Safety Considerations

 


Be sure to read pesticide labels carefully. Products
that are safe for dogs may not be safe for cats,
puppies and kittens. Generally, pets less than 4
weeks old should not be treated directly for fleas.

It’s important to wear the proper protective clothes when applying pesticides. Long pants, a long-sleeved shirt, socks and shoes are the minimum. Check the pesticide label for additional safety requirements. When mixing liquid pesticides wear unlined, chemicalresistant gloves. Allow pesticide sprays to dry thoroughly before letting people or pets into a treated area.

Never dispose of flea dips or other unused pesticides in storm sewers, toilets or sinks. This pollutes the environment and can result in costly clean-ups for your community. Leftover flea dip may be poured onto a grassy area for biological degradation, or disposed of in some other manner as specified on the label.

Working with a Pest Control Company

Sometimes it’s best to have professional help when dealing with fleas. A pest control company can treat both indoor and outdoor areas.

Table 1. Common, effective household insecticides for control of fleas.
Active ingredient (trade name)* Formulation Area of use
carbaryl (Sevin) spray, dust outdoor, pet treatment
chlopyrifos (Dursban) spray, granule** outdoor
d-limonene (Demize) spray indoor, pet treatment
diatomaceous earth dust pet bedding
diazinon spray, granule** outdoor
malathion spray, dust outdoor
methoprene (Precor, Ovitrol, Petcor, vIGRen) spray, wipe-on, collar IGR indoor, pet treatment
propoxur (Baygon) spray, dip, collar outdoor, indoor, pet treatment
pyrethrins spray, shampoo, dip indoor, pet treatment
pyriproxifen (Archer, Nylar, BioSpot) spray, shampoo, dip, spot-on IGR outdoor, indoor, pet treatment
*Trade names are registered® or trade marked™.
**Use liquid rather than granular formulations for best control of fleas outdoors.

 

Insecticide labels are subject to change, and changes may have occurred since this publication was printed.
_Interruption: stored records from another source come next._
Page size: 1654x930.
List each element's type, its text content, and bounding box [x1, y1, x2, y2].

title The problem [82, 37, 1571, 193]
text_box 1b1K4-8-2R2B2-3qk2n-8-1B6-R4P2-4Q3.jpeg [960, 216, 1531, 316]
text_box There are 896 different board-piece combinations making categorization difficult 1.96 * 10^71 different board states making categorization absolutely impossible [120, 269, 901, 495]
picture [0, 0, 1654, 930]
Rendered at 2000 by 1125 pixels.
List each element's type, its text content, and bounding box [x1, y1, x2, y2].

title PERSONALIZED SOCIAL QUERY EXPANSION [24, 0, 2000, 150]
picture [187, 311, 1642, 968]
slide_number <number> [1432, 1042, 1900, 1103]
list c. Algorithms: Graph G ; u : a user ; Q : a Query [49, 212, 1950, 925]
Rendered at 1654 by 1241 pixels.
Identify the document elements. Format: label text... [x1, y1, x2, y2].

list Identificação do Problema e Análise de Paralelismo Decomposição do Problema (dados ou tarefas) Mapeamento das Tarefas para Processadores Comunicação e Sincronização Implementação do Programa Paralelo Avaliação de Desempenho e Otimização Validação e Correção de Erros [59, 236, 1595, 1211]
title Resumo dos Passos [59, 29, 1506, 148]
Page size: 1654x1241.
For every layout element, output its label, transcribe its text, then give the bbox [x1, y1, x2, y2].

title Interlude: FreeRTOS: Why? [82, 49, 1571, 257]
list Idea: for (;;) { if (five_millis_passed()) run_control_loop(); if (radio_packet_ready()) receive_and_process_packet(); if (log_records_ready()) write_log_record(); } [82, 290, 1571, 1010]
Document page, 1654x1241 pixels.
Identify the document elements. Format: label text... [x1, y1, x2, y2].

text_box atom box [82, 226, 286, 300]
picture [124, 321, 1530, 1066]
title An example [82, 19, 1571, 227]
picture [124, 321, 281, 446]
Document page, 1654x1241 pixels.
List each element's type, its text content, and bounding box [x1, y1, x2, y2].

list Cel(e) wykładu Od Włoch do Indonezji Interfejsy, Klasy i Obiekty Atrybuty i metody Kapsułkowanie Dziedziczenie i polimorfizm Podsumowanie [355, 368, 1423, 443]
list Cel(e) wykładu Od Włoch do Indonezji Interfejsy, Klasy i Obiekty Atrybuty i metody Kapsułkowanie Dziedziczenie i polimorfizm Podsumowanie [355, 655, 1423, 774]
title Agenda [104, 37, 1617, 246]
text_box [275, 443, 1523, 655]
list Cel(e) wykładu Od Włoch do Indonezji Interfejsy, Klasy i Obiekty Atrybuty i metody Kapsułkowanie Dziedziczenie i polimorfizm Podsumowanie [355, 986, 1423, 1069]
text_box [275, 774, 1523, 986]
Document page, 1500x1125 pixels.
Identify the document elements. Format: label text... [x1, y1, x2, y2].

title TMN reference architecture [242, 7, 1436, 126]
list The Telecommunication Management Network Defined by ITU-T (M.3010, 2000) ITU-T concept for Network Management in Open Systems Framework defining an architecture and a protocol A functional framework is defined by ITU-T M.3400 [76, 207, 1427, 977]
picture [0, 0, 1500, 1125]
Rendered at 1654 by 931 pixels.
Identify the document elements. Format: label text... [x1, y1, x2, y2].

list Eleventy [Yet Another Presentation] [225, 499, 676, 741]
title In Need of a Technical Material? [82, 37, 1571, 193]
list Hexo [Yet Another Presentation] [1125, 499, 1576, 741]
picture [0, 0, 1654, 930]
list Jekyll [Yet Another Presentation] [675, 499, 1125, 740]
The pesticide USER is always responsible for the effects of pesticides on his own plants, animals or household items, as well as problems caused by pesticides drifting to other properties. Always read and follow carefully the instructions on the container label.

The information given herein is for educational purposes only. Reference to commercial products or trade names is made with the understanding that no discrimination is intended and no endorsement by Texas AgriLife Extension is implied.